(Collected data entries)
_ _ _

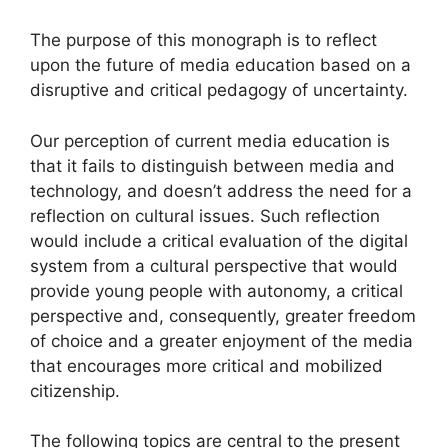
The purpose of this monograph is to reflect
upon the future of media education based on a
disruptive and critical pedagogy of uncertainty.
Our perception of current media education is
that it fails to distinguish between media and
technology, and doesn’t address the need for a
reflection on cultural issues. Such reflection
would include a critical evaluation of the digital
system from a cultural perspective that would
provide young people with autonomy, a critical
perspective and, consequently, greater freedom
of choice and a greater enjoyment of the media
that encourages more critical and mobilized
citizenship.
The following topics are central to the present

_ _ _

ABOUT THIS TASK: Set down the data above verbatim, omitting every image.

EXERCISE RESULT:
The purpose of this monograph is to reflect
upon the future of media education based on a
disruptive and critical pedagogy of uncertainty.
Our perception of current media education is
that it fails to distinguish between media and
technology, and doesn’t address the need for a
reflection on cultural issues. Such reflection
would include a critical evaluation of the digital
system from a cultural perspective that would
provide young people with autonomy, a critical
perspective and, consequently, greater freedom
of choice and a greater enjoyment of the media
that encourages more critical and mobilized
citizenship.
The following topics are central to the present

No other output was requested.